Siapa sangka, di antara semua anggota tubuh manusia, ada satu bagian yang punya privilege spesial di akhirat nanti. Bukan tangan, bukan kaki, apalagi perut buncit. Tapi… dahi! Iya, dahi yang sering nempel ke sajadah tiap kali sujud. Konon, ada bekas sujud (atsarissujud) yang nggak bakal bisa disentuh api neraka. Keren banget, kan?
Tapi jangan buru-buru ngaca terus cek, “Dahi gue udah ada bekas sujudnya belum, ya?” Soalnya, bekas sujud ini bukan sekadar tanda hitam yang kadang muncul di jidat. Lebih dari itu, atsarissujud adalah cahaya spiritual yang terpancar dari kebiasaan sujud, bukan sekadar efek fisik karena sering nempel ke sajadah.
KH Sujadi dari Pringsewu pernah bilang, “Atsarissujud ini bukan harus dahinya hitam karena sering sujud. Bisa hitam bisa nggak, karena setiap orang beda-beda.” Jadi, jangan minder kalau jidat masih mulus. Yang penting, hati dan amalnya yang sering sujud.
Allah sendiri sudah wanti-wanti di Al-Qur’an, semua manusia yang berbuat dosa bakal dapat balasan api neraka. Tapi, ada pengecualian buat anggota tubuh yang sering dipakai ibadah. Semakin sering dipakai buat sujud, semakin bercahaya, dan api neraka pun ogah nyentuhnya.

- - -

Tuliskan lanjutan tulisan tentang bekas sujud di atas, mulai tepat sesudah kalimat terakhirnya.

- - -

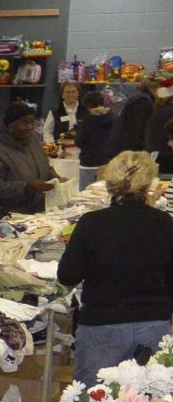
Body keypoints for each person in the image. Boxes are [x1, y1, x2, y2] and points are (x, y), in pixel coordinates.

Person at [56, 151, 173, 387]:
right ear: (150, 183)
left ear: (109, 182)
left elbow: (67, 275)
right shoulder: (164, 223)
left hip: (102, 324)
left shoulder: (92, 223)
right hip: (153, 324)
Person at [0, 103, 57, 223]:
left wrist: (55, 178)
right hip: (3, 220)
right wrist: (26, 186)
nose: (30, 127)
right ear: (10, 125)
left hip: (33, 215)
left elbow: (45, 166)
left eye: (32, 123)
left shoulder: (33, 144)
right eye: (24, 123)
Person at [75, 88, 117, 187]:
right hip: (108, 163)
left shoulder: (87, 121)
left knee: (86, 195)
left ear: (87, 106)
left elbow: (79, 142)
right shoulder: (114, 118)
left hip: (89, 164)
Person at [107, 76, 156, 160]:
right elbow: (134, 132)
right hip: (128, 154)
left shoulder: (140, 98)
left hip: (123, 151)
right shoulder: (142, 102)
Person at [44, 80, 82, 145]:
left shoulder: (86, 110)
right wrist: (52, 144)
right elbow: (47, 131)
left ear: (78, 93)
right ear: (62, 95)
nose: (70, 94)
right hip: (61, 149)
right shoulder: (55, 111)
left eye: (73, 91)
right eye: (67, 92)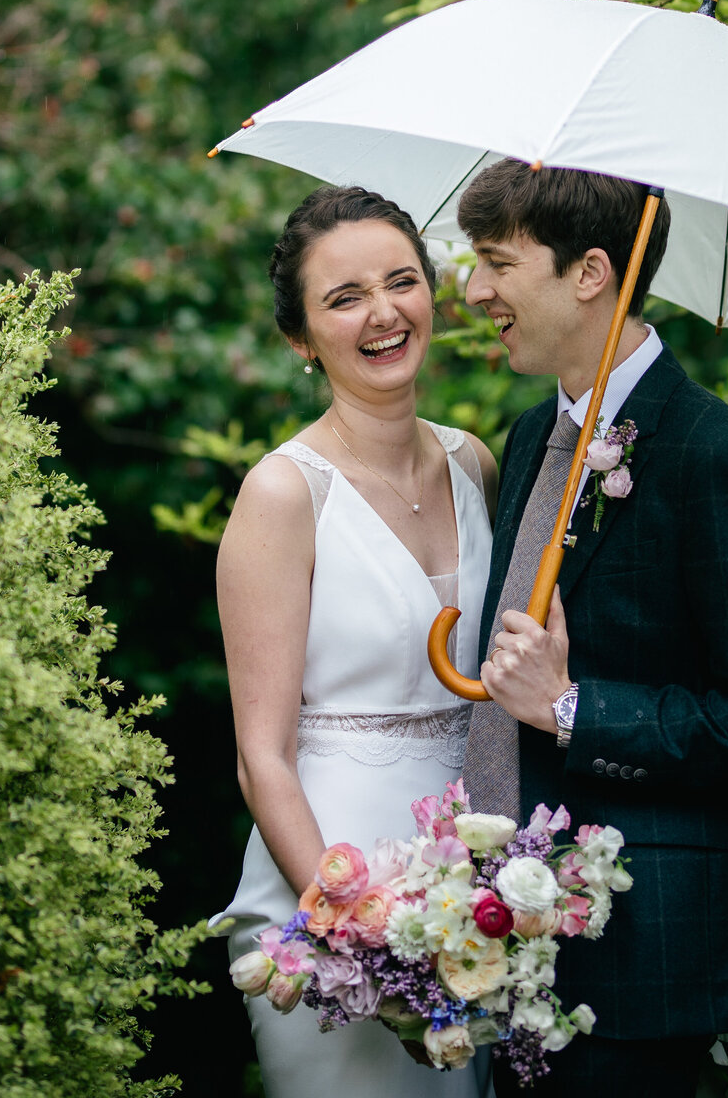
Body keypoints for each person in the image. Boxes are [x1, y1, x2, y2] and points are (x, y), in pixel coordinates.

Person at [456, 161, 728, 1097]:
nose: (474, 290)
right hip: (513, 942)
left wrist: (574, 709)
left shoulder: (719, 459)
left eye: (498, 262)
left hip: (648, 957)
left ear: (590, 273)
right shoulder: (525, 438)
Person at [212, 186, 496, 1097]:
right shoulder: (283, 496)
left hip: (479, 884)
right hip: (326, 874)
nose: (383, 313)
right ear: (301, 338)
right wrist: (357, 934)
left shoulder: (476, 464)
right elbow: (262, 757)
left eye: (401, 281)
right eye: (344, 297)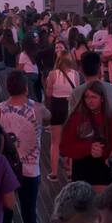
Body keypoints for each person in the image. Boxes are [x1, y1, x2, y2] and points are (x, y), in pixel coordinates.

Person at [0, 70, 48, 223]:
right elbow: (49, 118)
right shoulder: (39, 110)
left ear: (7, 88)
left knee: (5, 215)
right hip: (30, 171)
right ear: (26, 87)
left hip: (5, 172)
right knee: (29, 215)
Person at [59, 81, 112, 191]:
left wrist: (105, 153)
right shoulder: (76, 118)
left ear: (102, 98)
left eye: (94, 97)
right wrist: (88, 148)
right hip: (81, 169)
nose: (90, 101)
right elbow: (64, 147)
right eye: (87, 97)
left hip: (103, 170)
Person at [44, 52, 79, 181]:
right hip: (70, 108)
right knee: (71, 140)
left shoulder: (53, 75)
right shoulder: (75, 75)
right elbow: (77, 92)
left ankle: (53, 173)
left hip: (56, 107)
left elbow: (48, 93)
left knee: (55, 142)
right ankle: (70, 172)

- - -

*Jawaban Tugas*
Dalam surat Al-Fath ayat 29, Allah menyebutkan ciri-ciri orang beriman:
Tapi, jangan salah paham. Bekas sujud ini bukan lomba siapa yang jidatnya paling item. Bukan juga ajang pamer bekas shalat. Yang Allah lihat itu cahaya keikhlasan dan ketekunan ibadah, bukan sekadar bekas fisik.
Abah Sujadi juga bilang, anggota tubuh lain yang sering dipakai ibadah juga bisa dapat perlindungan serupa. Semakin sering dipakai buat kebaikan, semakin bercahaya, dan makin jauh dari sentuhan api neraka. Jadi, jangan cuma dahi yang diajak ibadah, ajak juga tangan, kaki, bahkan hati buat sujud dalam makna yang luas.
Sujud itu sendiri, kata Quraish Shihab, adalah wahana paling intim antara hamba dan Allah. Di situ, manusia ngerasain kehinaan dirinya dan keagungan Allah. Sujud bukan cuma soal nempel jidat, tapi juga soal tunduk, patuh, dan taat sepenuh hati.
Dari akar kata “sajada-sujud” juga lahir istilah “masjid”—tempat bersujud. Meletakkan dahi, tangan, lutut, dan kaki ke bumi adalah bentuk lahiriah dari makna-makna spiritual tadi. Makanya, masjid jadi tempat paling mulia, bukan karena bangunannya, tapi karena di situlah manusia benar-benar merendahkan diri di hadapan Allah.
Tapi, jangan juga maksa-maksa sujud sampai jidat jadi hitam. Sujud yang benar itu kalau kepala diletakkan ke bawah, dan kalau ditaruh kapas di bawahnya, bakal ada bekas cekungan. Nggak perlu ditekan-tekan sampai lebam, bro. Yang penting, niat dan kekhusyukan.
Jadi, next time sujud, inget: bukan soal bekas fisik, tapi soal cahaya yang terpancar dari hati yang ikhlas. Semakin sering sujud, semakin bercahaya, dan insyaAllah, makin jauh dari sentuhan api neraka.
Wallahu a’lam.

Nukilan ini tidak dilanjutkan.